● **Exercise 1**
In the records below, copy out the lines starting with the line that contains "I'd like to" and ending with the line that contains "0.131992, 0.345896, 0.506461]]", with both of those lines included.

● **Exercise passage**
Content starts
# John Paul Jones composing an opera



## Lunasong (Mar 15, 2011)

John Paul Jones is currently working on an opera based on The Ghost Sonata by Swedish playwright August Strindberg, but admits the project is a daunting task.

Speaking to Red Carpet News after the London premier of Philip Glass' opera The Perfect American, Jones revealed his love for the genre, saying, "It's unlike anything else. It's the emotion, the passion... and I'm writing an opera myself so I have to say that."

The bassist is currently half-way through writing the first act, and when asked about the challenges of putting together an opera, he replied, "The sheer scale of it, I think. I'm probably about to find out what the challenges are."

A favourite of Ingmar Bergman's, The Ghost Sonata play mixes the surreal and the domestic, with ghosts roaming through a Stockholm apartment building. It first premiered in January 1908.

Although still best known for his work with Led Zeppelin, Jones roamed widely before, during and after his time with the band. Over the past 30 years, he has collaborated with artists as diverse as REM, Diamanda Galás, Foo Fighters, Gillian Welch, and the Norwegian avant-gardists Supersilent. These days, Jones said, he only has time "to do little gigs that I don't have to prepare too much for."

The multi-instrumentalist, composer, and arranger was collaborating with Gerald Thomas and Amanda Holden in 2011 to compose an opera based on the Isabel Allende short story, "The Judge's Wife," but that project has now been put aside.

Jones had an on-stage role in the Royal Opera's 2011 production of Anna Nicole.


----------



## Geo Dude (May 22, 2013)

Interesting news, this. Thanks.


----------



## Hoffmann (Jun 10, 2013)

FYI, another rocker who is an opera fanatic: New York punk artist Patti Smith.


----------
Content ends
● **Exercise 2**
In the forum thread about John Paul Jones composing an opera, which play is his opera based on?

(Multi-view geometry data)
Content starts
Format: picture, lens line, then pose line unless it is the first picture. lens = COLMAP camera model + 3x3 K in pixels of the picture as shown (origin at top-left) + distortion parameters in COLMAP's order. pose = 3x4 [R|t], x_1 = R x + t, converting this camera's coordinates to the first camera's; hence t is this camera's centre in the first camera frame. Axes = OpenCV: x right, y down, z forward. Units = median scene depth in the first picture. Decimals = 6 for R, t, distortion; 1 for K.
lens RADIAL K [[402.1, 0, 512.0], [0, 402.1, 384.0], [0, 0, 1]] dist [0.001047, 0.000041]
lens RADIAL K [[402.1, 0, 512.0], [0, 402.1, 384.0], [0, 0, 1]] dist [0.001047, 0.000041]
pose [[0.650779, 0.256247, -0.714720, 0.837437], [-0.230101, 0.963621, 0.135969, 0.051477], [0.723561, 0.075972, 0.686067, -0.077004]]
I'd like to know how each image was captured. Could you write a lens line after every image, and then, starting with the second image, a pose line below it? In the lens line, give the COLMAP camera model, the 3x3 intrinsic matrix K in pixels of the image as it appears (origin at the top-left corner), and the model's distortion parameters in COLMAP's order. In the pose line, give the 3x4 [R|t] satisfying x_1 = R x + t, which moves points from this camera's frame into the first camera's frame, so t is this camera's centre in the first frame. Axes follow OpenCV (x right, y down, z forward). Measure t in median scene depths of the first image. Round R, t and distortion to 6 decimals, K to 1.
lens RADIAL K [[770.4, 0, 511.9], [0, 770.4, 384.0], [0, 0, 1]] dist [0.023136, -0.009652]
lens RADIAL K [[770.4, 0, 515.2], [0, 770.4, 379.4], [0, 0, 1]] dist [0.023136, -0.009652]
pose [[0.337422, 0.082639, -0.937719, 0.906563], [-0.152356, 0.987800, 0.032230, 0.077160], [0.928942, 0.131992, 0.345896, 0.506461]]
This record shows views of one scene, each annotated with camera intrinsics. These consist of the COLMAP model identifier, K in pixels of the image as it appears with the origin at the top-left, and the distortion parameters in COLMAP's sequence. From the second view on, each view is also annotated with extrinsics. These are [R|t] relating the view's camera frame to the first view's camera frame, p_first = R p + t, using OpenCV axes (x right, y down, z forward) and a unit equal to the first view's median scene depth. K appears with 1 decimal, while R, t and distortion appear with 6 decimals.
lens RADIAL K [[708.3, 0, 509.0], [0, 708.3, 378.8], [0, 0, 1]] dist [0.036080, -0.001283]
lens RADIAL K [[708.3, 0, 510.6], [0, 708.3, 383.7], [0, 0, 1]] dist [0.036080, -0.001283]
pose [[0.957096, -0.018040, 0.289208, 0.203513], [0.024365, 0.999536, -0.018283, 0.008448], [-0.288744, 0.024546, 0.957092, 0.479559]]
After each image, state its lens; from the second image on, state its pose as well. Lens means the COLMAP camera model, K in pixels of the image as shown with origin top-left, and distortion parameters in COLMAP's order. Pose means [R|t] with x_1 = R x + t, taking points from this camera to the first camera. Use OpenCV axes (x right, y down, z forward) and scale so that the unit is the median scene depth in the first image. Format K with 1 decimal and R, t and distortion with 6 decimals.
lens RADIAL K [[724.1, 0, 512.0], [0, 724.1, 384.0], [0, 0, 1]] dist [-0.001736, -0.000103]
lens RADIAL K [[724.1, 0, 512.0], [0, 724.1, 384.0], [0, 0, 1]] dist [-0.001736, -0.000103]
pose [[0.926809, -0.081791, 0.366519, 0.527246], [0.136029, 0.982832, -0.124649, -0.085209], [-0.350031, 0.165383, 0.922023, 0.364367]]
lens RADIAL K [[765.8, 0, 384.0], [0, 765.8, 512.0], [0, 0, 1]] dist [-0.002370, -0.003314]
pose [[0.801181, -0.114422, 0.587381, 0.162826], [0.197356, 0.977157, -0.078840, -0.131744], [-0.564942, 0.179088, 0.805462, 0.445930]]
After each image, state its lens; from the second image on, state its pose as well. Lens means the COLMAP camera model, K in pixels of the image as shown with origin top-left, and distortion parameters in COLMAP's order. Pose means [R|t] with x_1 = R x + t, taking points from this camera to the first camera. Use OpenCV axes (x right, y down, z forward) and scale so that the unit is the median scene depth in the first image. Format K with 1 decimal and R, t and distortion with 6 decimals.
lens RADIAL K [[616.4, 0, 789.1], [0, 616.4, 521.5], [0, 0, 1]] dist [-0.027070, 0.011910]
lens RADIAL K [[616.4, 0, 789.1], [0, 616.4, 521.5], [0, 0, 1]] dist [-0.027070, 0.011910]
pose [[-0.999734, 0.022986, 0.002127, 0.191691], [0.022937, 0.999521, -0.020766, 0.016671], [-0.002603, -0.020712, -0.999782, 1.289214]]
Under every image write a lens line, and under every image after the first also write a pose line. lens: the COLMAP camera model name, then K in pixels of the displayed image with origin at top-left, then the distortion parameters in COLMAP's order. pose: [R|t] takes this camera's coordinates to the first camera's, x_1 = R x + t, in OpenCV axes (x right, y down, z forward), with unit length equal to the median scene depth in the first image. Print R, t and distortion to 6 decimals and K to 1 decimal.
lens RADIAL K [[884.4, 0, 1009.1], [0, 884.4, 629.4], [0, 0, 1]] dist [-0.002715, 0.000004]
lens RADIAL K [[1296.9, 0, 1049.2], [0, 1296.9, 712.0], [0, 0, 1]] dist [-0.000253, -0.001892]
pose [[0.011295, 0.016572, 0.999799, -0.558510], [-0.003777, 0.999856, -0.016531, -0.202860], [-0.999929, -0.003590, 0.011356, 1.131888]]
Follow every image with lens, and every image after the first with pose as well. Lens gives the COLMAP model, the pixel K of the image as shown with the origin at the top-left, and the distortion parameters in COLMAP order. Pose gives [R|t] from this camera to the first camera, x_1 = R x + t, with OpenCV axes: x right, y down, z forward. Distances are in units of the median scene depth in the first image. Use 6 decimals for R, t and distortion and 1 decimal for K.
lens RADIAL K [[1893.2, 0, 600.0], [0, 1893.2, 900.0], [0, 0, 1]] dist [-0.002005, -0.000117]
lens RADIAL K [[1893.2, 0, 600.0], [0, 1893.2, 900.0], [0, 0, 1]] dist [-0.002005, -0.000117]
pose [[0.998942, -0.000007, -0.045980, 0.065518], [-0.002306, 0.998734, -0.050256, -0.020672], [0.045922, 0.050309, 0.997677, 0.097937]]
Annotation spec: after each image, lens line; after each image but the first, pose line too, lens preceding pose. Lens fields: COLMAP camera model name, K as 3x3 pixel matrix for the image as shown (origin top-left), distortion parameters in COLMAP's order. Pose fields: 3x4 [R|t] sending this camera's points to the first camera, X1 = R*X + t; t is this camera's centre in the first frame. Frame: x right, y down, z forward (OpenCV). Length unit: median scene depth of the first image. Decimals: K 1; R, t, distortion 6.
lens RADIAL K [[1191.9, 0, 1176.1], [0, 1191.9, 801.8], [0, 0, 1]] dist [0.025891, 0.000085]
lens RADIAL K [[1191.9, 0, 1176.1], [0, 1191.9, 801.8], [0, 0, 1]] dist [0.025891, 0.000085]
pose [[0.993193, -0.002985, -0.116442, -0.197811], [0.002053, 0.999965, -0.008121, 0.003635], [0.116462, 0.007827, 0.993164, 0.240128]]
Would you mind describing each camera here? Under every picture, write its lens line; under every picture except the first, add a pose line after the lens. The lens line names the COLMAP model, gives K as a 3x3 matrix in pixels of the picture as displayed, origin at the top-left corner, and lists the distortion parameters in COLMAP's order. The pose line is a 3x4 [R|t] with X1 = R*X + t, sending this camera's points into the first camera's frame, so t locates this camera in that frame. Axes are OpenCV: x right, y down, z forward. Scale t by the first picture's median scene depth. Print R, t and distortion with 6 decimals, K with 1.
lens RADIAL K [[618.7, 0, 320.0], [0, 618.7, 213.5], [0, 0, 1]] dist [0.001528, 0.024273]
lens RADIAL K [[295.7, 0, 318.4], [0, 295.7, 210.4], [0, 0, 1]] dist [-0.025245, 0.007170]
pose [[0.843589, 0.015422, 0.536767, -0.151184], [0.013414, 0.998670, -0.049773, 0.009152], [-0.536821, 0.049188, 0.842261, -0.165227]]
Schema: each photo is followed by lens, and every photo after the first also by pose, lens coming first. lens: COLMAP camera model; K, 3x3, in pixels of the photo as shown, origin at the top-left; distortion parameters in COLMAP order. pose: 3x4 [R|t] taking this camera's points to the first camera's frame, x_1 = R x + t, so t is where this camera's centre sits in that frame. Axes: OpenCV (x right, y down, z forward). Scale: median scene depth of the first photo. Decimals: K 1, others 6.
Content ends
● **Exercise response 1**
I'd like to know how each image was captured. Could you write a lens line after every image, and then, starting with the second image, a pose line below it? In the lens line, give the COLMAP camera model, the 3x3 intrinsic matrix K in pixels of the image as it appears (origin at the top-left corner), and the model's distortion parameters in COLMAP's order. In the pose line, give the 3x4 [R|t] satisfying x_1 = R x + t, which moves points from this camera's frame into the first camera's frame, so t is this camera's centre in the first frame. Axes follow OpenCV (x right, y down, z forward). Measure t in median scene depths of the first image. Round R, t and distortion to 6 decimals, K to 1.
lens RADIAL K [[770.4, 0, 511.9], [0, 770.4, 384.0], [0, 0, 1]] dist [0.023136, -0.009652]
lens RADIAL K [[770.4, 0, 515.2], [0, 770.4, 379.4], [0, 0, 1]] dist [0.023136, -0.009652]
pose [[0.337422, 0.082639, -0.937719, 0.906563], [-0.152356, 0.987800, 0.032230, 0.077160], [0.928942, 0.131992, 0.345896, 0.506461]]

● **Exercise response 2**
The Ghost Sonata by Swedish playwright August Strindberg.